> [Supplied data]:
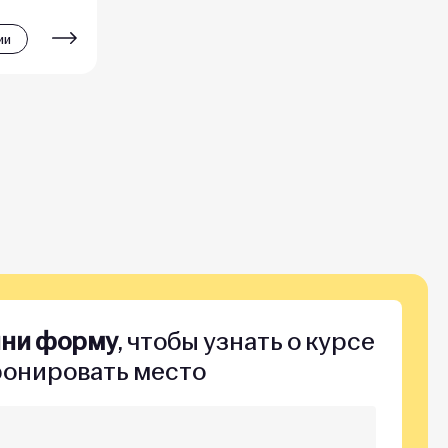
ии
лни форму
, чтобы узнать о курсе
ронировать место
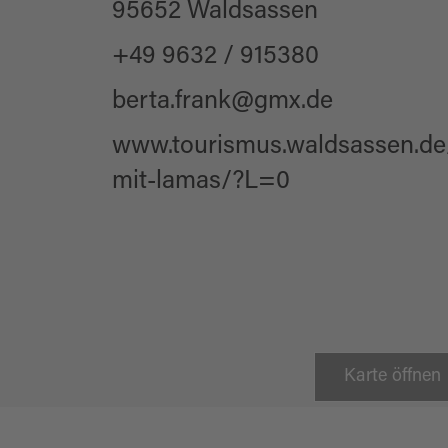
95652 Waldsassen
+49 9632 / 915380
berta.frank@gmx.de
www.tourismus.waldsassen.de
mit-lamas/?L=0
Karte öffnen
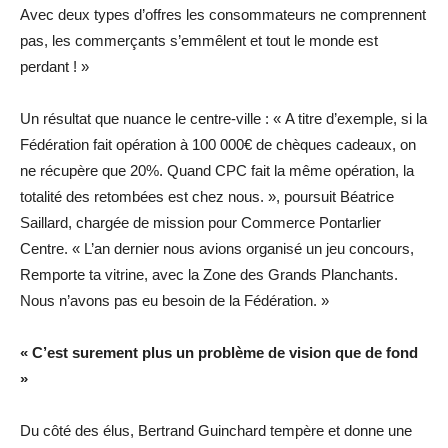
Avec deux types d’offres les consommateurs ne comprennent
pas, les commerçants s’emmêlent et tout le monde est
perdant ! »
Un résultat que nuance le centre-ville : « A titre d’exemple, si la
Fédération fait opération à 100 000€ de chèques cadeaux, on
ne récupère que 20%. Quand CPC fait la même opération, la
totalité des retombées est chez nous. », poursuit Béatrice
Saillard, chargée de mission pour Commerce Pontarlier
Centre. « L’an dernier nous avions organisé un jeu concours,
Remporte ta vitrine, avec la Zone des Grands Planchants.
Nous n’avons pas eu besoin de la Fédération. »
« C’est surement plus un problème de vision que de fond
»
Du côté des élus, Bertrand Guinchard tempère et donne une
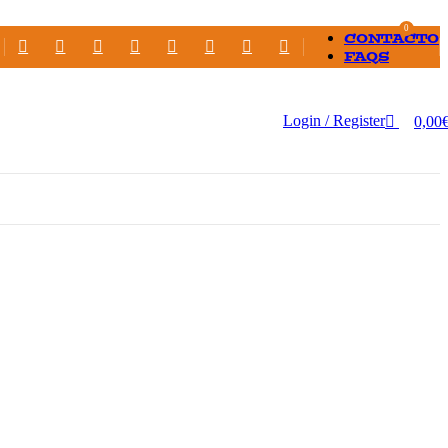
0
CONTACTO
FAQS
Login / Register
0,00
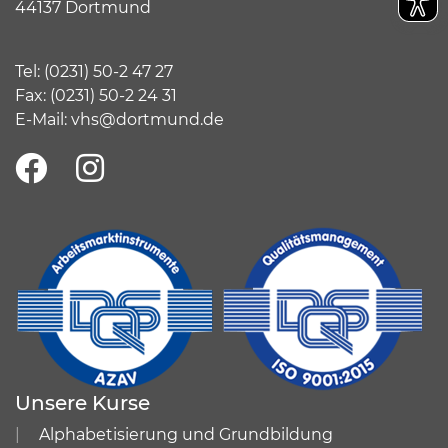
44137 Dortmund
Tel:
(
0231) 50-2 47 27
Fax: (0231) 50-2 24 31
E-Mail:
vhs@dortmund.de
Unsere Kurse
Alphabetisierung und Grundbildung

> [Problem to solve]: Give an exact copy of the listing above that leaves out every picture.

> [Exercise answer]:
ии
лни форму
, чтобы узнать о курсе
ронировать место
95652 Waldsassen
+49 9632 / 915380
berta.frank@gmx.de
www.tourismus.waldsassen.de
mit-lamas/?L=0
Karte öffnen
Avec deux types d’offres les consommateurs ne comprennent
pas, les commerçants s’emmêlent et tout le monde est
perdant ! »
Un résultat que nuance le centre-ville : « A titre d’exemple, si la
Fédération fait opération à 100 000€ de chèques cadeaux, on
ne récupère que 20%. Quand CPC fait la même opération, la
totalité des retombées est chez nous. », poursuit Béatrice
Saillard, chargée de mission pour Commerce Pontarlier
Centre. « L’an dernier nous avions organisé un jeu concours,
Remporte ta vitrine, avec la Zone des Grands Planchants.
Nous n’avons pas eu besoin de la Fédération. »
« C’est surement plus un problème de vision que de fond
»
Du côté des élus, Bertrand Guinchard tempère et donne une
0
CONTACTO
FAQS
Login / Register
0,00
44137 Dortmund
Tel:
(
0231) 50-2 47 27
Fax: (0231) 50-2 24 31
E-Mail:
vhs@dortmund.de
Unsere Kurse
Alphabetisierung und Grundbildung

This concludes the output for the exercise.